> **Instructions to follow**
From the data below, copy out every line in which the word "Airbnb" occurs.

> **Material provided**

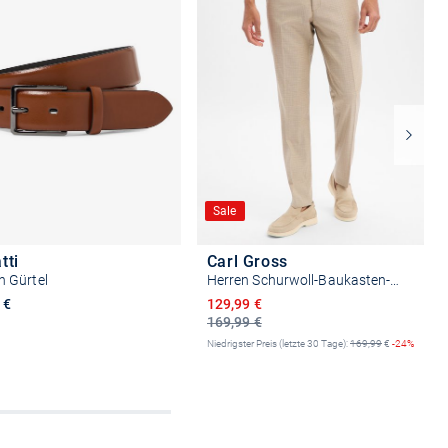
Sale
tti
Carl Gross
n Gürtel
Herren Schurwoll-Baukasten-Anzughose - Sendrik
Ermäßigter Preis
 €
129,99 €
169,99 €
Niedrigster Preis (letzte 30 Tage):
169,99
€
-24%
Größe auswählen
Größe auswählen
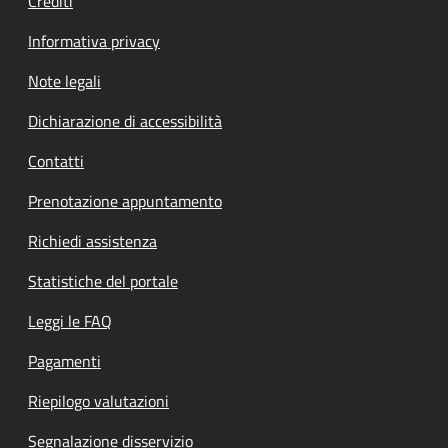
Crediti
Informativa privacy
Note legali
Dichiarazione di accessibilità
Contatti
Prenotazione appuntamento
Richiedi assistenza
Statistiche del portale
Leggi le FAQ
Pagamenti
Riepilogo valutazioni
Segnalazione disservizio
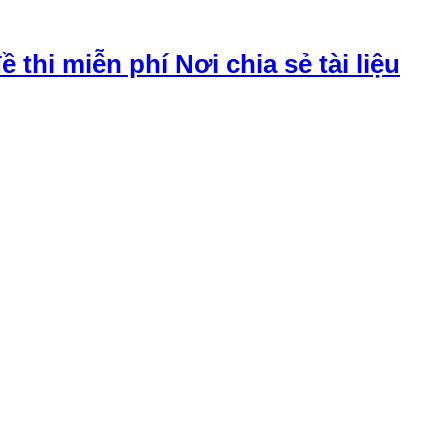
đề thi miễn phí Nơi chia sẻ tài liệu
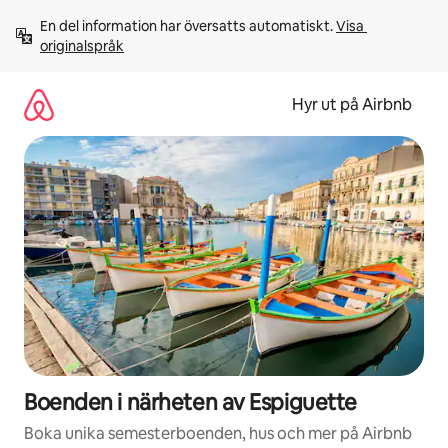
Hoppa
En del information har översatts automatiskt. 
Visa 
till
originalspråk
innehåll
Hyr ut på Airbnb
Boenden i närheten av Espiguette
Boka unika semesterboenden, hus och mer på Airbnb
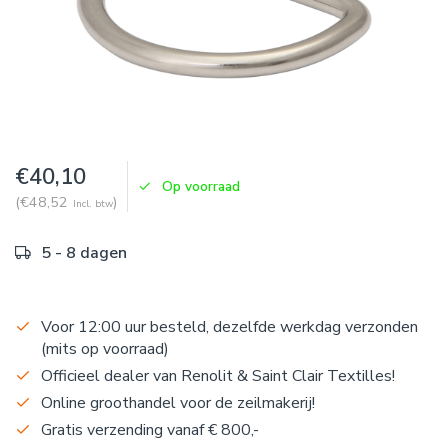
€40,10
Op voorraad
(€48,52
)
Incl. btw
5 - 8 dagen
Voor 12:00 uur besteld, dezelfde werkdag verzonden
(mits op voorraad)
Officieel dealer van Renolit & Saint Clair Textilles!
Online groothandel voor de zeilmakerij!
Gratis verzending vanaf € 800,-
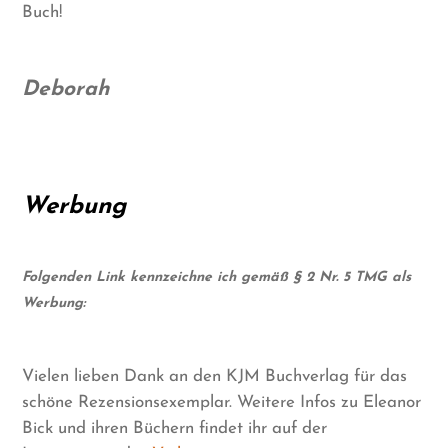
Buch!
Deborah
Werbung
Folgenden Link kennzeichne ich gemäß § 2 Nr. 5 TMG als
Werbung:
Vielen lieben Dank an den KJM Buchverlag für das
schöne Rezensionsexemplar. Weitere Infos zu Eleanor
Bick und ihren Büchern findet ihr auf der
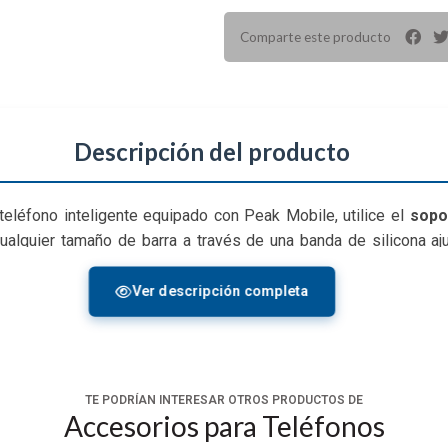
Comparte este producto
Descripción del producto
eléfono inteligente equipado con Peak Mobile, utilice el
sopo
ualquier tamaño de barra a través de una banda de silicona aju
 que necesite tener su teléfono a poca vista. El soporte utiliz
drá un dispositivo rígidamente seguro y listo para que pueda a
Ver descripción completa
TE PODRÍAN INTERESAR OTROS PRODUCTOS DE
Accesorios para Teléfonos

==

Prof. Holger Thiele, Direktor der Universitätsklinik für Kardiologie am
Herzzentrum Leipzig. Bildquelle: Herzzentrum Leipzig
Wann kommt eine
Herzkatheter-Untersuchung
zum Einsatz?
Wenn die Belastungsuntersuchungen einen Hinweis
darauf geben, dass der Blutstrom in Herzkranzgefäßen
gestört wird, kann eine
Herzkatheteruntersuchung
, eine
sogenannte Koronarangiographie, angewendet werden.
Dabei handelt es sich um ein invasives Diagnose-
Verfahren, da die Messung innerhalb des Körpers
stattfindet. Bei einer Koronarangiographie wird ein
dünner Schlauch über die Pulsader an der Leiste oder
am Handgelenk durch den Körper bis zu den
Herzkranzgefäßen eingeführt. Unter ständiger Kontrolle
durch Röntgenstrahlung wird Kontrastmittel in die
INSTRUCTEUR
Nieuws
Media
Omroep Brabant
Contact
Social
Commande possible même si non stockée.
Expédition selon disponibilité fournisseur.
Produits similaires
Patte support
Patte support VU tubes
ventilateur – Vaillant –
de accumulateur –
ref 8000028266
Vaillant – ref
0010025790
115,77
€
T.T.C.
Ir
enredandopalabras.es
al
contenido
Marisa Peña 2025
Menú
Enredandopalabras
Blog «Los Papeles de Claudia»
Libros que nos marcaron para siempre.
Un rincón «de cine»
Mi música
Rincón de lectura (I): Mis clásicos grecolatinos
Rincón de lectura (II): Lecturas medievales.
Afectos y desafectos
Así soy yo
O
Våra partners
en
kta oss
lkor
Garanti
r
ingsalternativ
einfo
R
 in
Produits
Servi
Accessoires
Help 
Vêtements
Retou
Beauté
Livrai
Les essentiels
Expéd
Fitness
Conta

> **Output of the task**
Hyr ut på Airbnb
Boka unika semesterboenden, hus och mer på Airbnb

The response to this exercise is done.